3.11. Data Preprocessing

The input data comprises images from multiple views, initially preprocessed by detecting overlapping regions. To enhance matching quality, images are resized based on the overlap ratio:

$$R_{\mathrm{overlap}}={\displaystyle \frac{A_{\mathrm{overlap}}}{A_{\mathrm{image}}}}$$

(10)

where $A_{\mathrm{overlap}}$ is the area of the overlap region, and $A_{\mathrm{image}}$ is the total image area. This approach aligns smaller regions with larger ones, improving matching efficiency.

4. Evaluation Metrics

We evaluate our coarse-to-fine SfM framework using metrics for accuracy, robustness, and computational efficiency, focusing on camera pose estimation, 3D reconstruction, and feature matching. Key evaluation metrics and their mathematical formulations are outlined below.

4.1. Reprojection Error (RPE)

Reprojection error is a critical metric in SfM and visual SLAM, evaluating the accuracy of estimated 3D points relative to their 2D observations. It calculates the difference between the observed 2D point ${\mathbf{x}}_i$ and the reprojected 2D point ${\widehat{\mathbf{x}}}_i$, derived from the estimated 3D point ${\mathbf{X}}_i$ and camera pose ${\mathbf{P}}_i$:

$$E_{\mathrm{reproj}}=\parallel {\mathbf{x}}_i-{\widehat{\mathbf{x}}}_i{\parallel }^2={\parallel {\mathbf{x}}_i-\mathrm{\Pi }({\mathbf{P}}_i,{\mathbf{X}}_i)\parallel }^2$$

(11)

where $\mathrm{\Pi }(·)$ is the projection function. The overall reprojection error, averaged across all 2D-3D correspondences, is:

$$E_{\mathrm{reproj}}={\displaystyle \frac{1}{N}}\sum _{i=1}^N{\parallel {\mathbf{x}}_i-\mathrm{\Pi }({\mathbf{P}}_i,{\mathbf{X}}_i)\parallel }^2$$

(12)

Lower reprojection error reflects better alignment of estimated 3D points with observed 2D points, indicating improved reconstruction accuracy.

4.2. Mean Absolute Trajectory Error (ATE)

Mean Absolute Trajectory Error (ATE) measures the accuracy of estimated camera poses along the trajectory by assessing alignment with ground truth. ATE is computed by aligning the estimated trajectory ${\widehat{\mathbf{P}}}_i$ with the ground truth ${\mathbf{P}}_i$ and calculating the mean absolute distance:

$$\mathrm{ATE}={\displaystyle \frac{1}{M}}\sum _{i=1}^M∥{\mathbf{P}}_i-{\widehat{\mathbf{P}}}_i∥$$

(13)

where M is the number of camera poses. This metric reflects the system’s accuracy in estimating camera positions in 3D space.
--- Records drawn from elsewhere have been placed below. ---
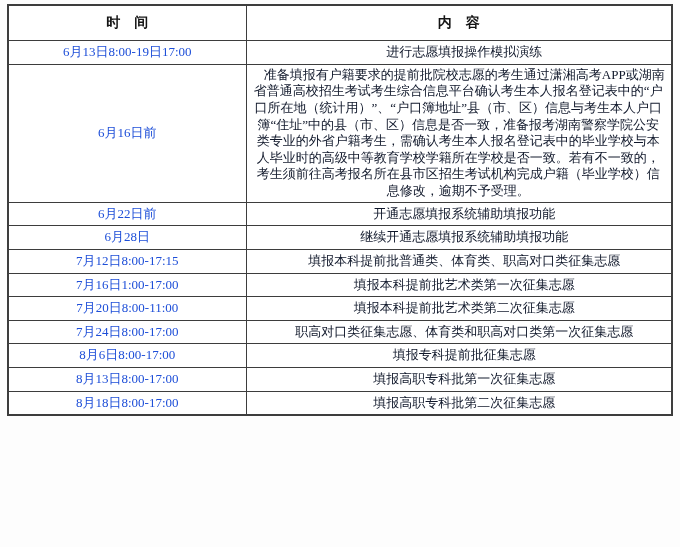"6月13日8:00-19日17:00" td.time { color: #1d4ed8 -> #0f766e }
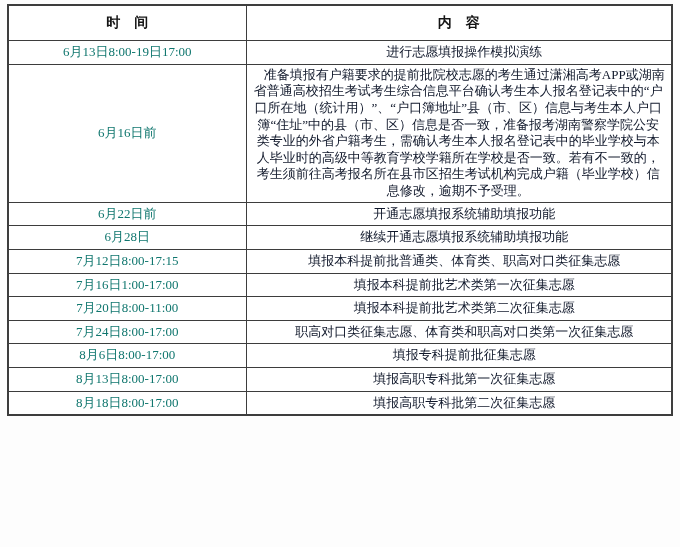"进行志愿填报操作模拟演练" td.content { color: #0f172a -> #701a75; text-align: center -> right }
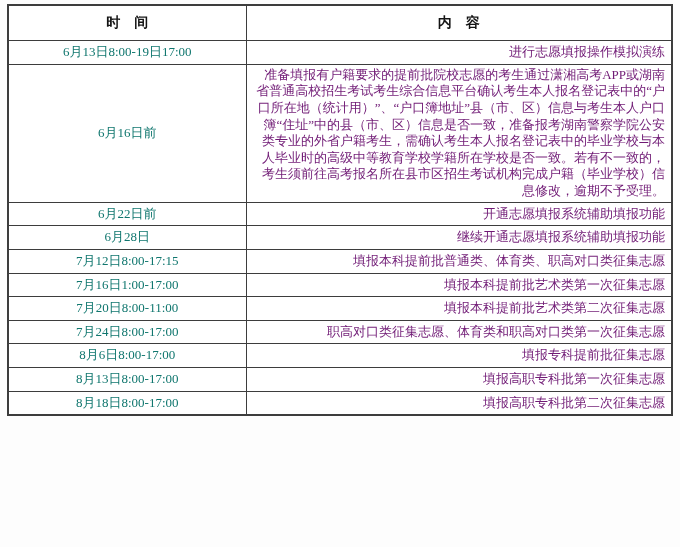"准备填报有户籍要求的提前批院校志愿的考生通过潇湘高考APP或湖南省普通高校招生考" tr.tall td.content { padding-top: 2px -> 14px }
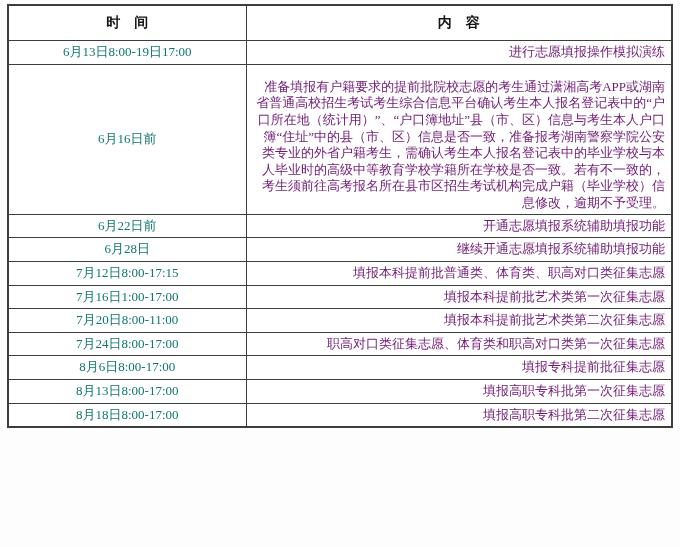"6月22日前" tr { html: <tr> <td>6月22日前</td> <td>开通志愿填报系统辅助填报功能</td> </tr> -> none }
4.3. Precision and Recall for Feature Matching

To assess feature matching quality, we use precision and recall, measuring match accuracy and completeness between image pairs. Precision is the ratio of true positives to total matches, and recall is the ratio of true positives to total ground truth matches:

$$\mathrm{Precision}={\displaystyle \frac{TP}{TP+FP}},\mathrm{Recall}={\displaystyle \frac{TP}{TP+FN}}$$

(14)

where $TP$, $FP$, and $FN$ denote true positives, false positives, and false negatives, respectively. Higher precision implies fewer incorrect matches, and higher recall indicates more correct matches.

5. Experiment Results

To assess the effectiveness of our coarse-to-fine SfM framework, we conducted experiments on publicly available multi-view datasets, comparing our approach with several state-of-the-art SfM and SLAM systems, including both feature-based methods and detector-free matchers.

The changes in model training indicators are shown in Figure 3.

Table 1 summarizes the comparison of precision, recall, reprojection error (RPE), and ATE for our method against baseline methods, with mean values reported over multiple test scenes.

6. Conclusion

We presented a coarse-to-fine structure-from-motion framework that integrates sparse and dense matching techniques with iterative refinement. By addressing multi-view inconsistencies, our approach achieves better accuracy and efficiency in 3D reconstruction. The experimental results indicate that our method significantly improves upon existing techniques, particularly in terms of feature track quality and camera pose optimization.